Extracted data entries:

- - - - -

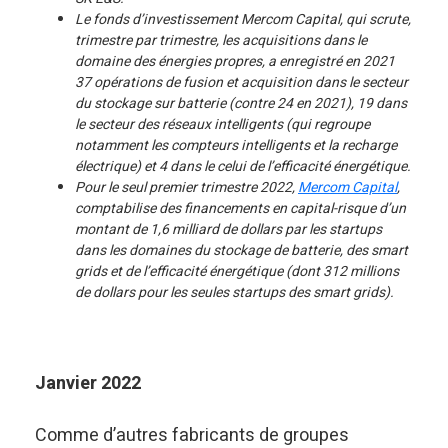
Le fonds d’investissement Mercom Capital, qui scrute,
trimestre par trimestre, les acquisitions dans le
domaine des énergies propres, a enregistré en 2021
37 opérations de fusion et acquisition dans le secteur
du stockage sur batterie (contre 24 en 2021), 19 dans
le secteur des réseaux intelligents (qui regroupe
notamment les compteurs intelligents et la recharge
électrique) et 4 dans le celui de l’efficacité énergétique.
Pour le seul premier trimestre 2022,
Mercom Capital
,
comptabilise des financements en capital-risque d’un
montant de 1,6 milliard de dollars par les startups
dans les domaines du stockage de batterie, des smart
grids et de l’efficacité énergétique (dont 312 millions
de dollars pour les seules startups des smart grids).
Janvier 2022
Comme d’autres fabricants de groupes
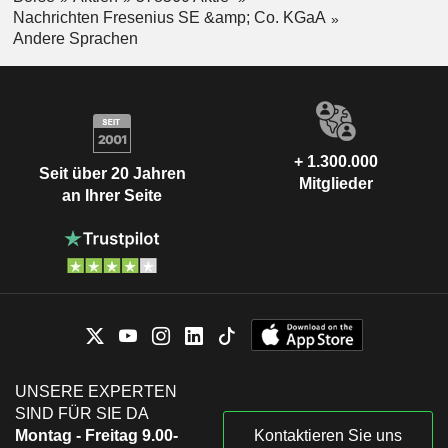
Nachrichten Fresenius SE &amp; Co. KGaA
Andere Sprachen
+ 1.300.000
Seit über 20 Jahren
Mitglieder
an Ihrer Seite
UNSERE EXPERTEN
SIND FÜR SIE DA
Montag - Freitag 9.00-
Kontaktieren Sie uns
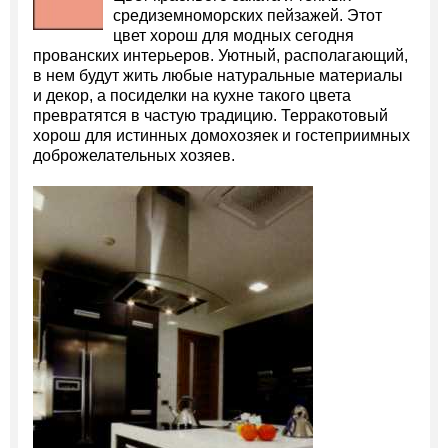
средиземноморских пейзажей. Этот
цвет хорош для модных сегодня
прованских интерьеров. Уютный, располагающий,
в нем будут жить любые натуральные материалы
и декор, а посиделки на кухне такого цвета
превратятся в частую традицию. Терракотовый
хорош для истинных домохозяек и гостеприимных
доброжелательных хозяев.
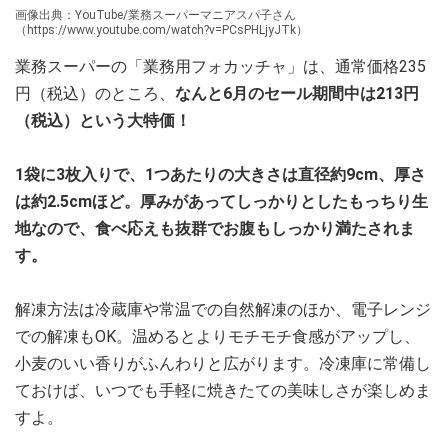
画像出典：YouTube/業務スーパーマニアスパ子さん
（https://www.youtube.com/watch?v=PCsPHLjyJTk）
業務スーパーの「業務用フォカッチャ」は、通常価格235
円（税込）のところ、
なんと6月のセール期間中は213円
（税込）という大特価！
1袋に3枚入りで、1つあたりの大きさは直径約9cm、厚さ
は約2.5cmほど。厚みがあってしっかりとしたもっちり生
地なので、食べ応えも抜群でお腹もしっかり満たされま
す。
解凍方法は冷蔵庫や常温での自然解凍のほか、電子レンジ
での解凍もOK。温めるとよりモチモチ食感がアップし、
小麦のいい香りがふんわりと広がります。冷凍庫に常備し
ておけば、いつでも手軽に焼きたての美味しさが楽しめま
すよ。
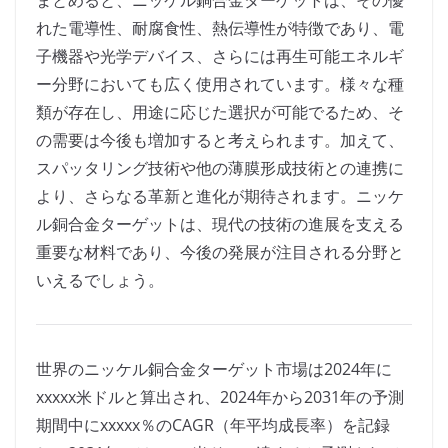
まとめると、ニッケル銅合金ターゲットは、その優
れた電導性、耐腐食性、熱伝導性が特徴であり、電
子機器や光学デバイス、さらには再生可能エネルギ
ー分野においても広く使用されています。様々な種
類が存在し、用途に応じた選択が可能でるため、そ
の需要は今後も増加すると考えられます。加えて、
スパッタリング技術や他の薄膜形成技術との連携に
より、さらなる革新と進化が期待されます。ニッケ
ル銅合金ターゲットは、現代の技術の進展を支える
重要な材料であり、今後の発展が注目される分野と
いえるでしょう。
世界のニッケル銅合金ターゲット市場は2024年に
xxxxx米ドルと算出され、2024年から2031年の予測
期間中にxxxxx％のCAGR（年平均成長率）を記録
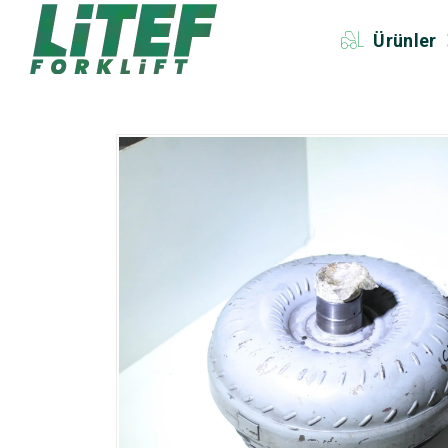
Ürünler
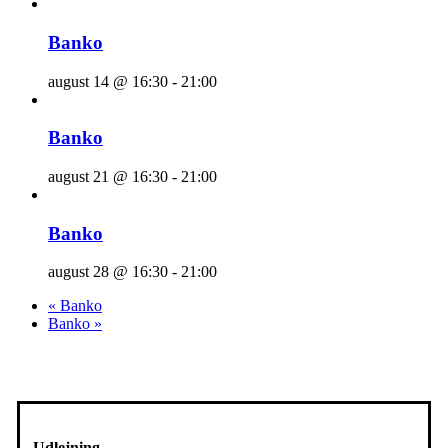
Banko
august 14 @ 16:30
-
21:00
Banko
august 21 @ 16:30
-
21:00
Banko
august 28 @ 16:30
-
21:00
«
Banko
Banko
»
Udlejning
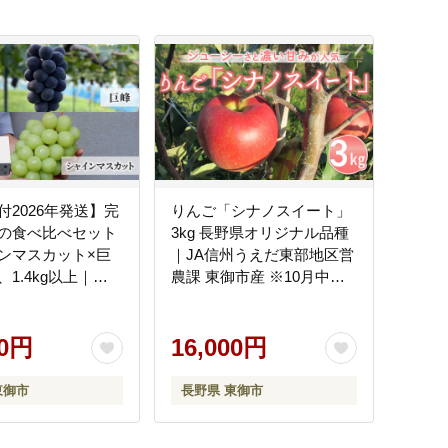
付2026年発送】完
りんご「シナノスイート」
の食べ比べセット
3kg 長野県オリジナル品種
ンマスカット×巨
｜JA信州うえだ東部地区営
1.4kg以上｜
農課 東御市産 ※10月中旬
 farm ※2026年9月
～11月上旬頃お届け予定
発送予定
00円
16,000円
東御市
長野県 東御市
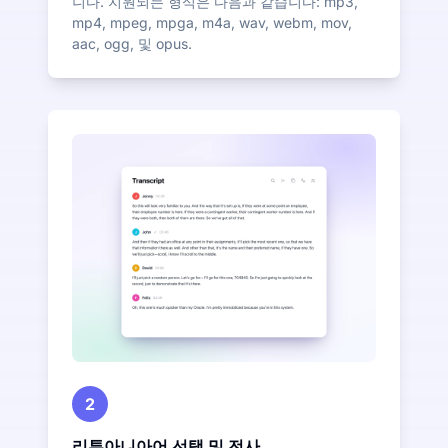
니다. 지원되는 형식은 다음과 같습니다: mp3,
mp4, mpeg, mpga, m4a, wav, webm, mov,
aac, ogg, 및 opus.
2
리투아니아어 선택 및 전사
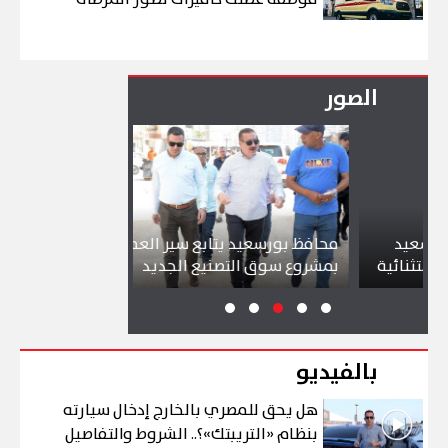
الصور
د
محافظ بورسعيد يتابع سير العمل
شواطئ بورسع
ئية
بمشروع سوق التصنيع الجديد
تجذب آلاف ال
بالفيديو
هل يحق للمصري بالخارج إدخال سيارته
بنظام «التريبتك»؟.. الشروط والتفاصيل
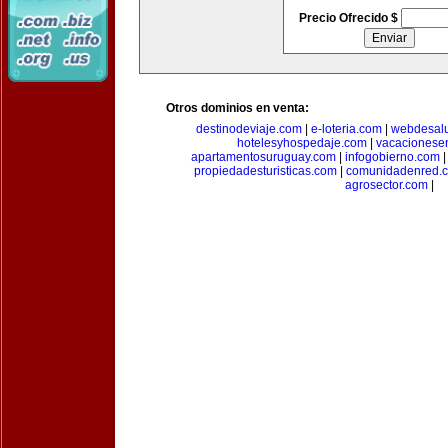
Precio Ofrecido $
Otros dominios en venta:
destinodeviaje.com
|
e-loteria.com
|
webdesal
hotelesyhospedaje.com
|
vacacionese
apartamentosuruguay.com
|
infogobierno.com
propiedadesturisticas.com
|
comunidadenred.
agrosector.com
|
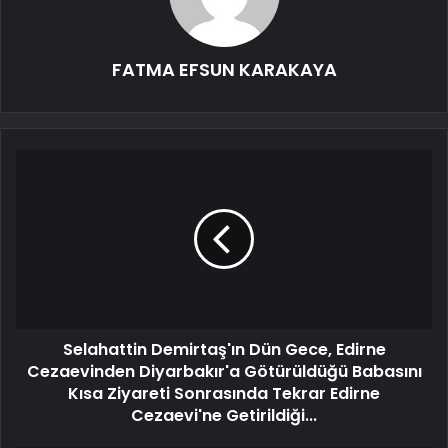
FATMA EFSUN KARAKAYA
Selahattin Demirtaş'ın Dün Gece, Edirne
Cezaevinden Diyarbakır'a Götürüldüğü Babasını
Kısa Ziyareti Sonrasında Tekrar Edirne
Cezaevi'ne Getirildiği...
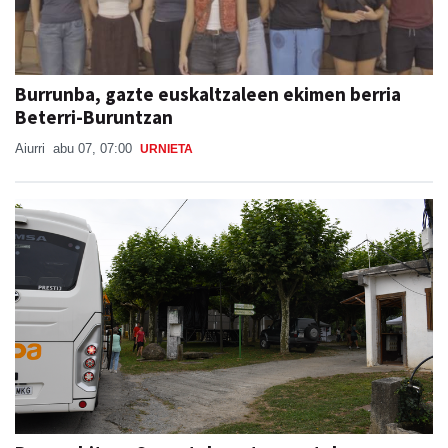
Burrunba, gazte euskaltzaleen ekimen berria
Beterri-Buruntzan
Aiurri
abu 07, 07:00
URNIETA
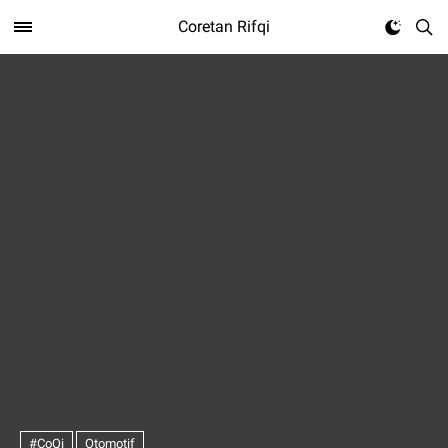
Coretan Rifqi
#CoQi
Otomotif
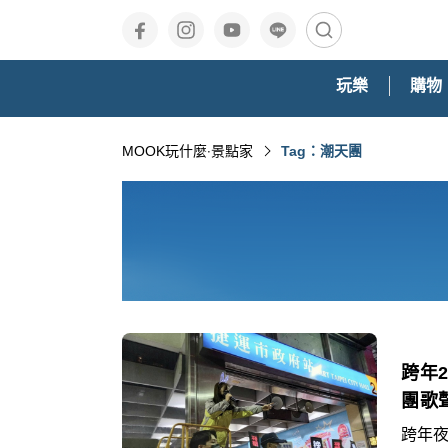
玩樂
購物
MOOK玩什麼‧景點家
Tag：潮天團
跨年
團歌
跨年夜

- - - - -

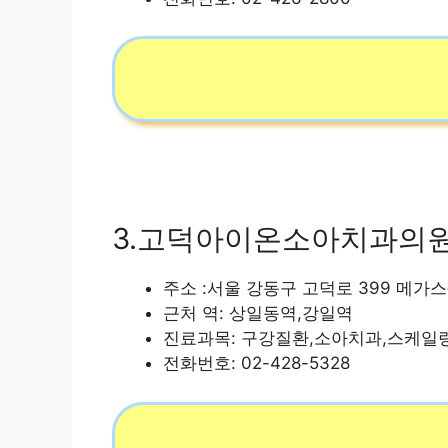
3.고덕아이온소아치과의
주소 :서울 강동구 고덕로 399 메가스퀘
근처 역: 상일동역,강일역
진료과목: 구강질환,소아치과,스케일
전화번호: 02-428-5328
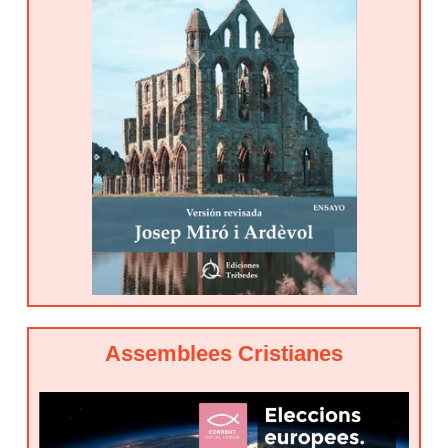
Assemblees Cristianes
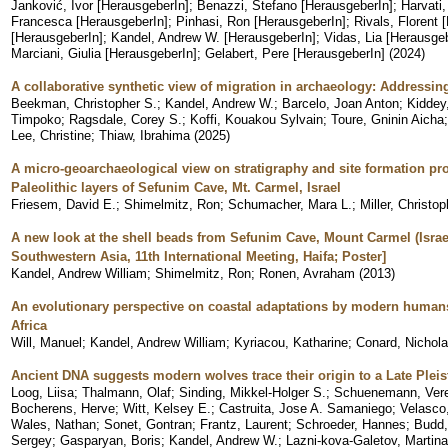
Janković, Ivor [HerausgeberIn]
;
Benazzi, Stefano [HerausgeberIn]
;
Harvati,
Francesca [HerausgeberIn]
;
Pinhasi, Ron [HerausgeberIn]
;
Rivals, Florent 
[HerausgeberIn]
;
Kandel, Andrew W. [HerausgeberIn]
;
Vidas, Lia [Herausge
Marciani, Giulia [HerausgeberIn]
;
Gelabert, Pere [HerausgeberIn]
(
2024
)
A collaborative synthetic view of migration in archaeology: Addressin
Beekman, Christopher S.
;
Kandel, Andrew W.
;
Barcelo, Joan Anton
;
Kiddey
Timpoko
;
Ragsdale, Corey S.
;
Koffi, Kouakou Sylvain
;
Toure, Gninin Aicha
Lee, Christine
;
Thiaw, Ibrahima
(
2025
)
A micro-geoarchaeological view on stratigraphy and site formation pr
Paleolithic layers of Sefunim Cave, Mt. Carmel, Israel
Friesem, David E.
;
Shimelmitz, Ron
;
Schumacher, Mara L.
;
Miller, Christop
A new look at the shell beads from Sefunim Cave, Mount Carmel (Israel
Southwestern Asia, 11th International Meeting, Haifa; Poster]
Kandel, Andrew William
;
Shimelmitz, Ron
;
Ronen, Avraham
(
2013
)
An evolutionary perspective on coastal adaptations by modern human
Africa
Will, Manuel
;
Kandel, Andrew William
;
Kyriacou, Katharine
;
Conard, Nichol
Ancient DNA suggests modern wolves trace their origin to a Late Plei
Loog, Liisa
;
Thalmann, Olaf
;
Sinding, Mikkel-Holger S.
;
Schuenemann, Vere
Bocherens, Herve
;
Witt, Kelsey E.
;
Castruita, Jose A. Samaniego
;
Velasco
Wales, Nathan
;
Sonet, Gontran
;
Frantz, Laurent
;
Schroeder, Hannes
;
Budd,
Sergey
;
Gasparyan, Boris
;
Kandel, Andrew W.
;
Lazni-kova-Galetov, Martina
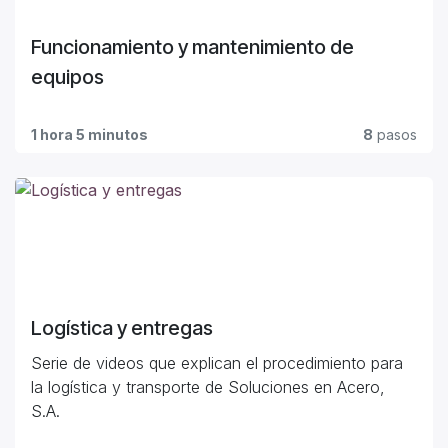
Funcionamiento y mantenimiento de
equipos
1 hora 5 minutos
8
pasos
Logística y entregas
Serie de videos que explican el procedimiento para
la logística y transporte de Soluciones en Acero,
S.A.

- - - - -

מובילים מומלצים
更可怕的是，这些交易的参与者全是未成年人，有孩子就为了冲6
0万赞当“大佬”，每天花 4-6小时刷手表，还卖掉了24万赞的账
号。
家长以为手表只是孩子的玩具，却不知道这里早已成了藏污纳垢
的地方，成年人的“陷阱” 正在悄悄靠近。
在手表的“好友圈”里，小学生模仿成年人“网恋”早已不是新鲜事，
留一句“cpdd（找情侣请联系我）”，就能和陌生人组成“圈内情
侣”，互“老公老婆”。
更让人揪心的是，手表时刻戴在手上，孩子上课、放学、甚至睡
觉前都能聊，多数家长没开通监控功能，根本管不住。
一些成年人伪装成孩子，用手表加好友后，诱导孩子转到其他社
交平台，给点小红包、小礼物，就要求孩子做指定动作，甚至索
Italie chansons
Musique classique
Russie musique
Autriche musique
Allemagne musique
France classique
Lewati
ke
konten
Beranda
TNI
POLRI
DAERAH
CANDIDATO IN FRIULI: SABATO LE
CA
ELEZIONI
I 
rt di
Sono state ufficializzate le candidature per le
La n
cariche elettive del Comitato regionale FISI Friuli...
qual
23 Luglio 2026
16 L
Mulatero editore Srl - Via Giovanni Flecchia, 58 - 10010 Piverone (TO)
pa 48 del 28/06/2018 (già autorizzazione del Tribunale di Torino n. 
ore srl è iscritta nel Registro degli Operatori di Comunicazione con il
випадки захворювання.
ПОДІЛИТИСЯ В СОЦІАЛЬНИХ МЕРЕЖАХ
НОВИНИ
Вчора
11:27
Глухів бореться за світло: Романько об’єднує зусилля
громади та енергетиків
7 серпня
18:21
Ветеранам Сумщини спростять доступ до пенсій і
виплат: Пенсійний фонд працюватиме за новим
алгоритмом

- - - - -

### Brief
The response must repeat exactly the lines above from the one with "dans les domaines" through the one with "画像出典：YouTube/業務スーパーマニアスパ子さん", including both, and must contain no pictures and no other text.

### Answer to this exercise
dans les domaines du stockage de batterie, des smart
grids et de l’efficacité énergétique (dont 312 millions
de dollars pour les seules startups des smart grids).
Janvier 2022
Comme d’autres fabricants de groupes
Nachrichten Fresenius SE &amp; Co. KGaA
Andere Sprachen
+ 1.300.000
Seit über 20 Jahren
Mitglieder
an Ihrer Seite
UNSERE EXPERTEN
SIND FÜR SIE DA
Montag - Freitag 9.00-
Kontaktieren Sie uns
средиземноморских пейзажей. Этот
цвет хорош для модных сегодня
прованских интерьеров. Уютный, располагающий,
в нем будут жить любые натуральные материалы
и декор, а посиделки на кухне такого цвета
превратятся в частую традицию. Терракотовый
хорош для истинных домохозяек и гостеприимных
доброжелательных хозяев.
画像出典：YouTube/業務スーパーマニアスパ子さん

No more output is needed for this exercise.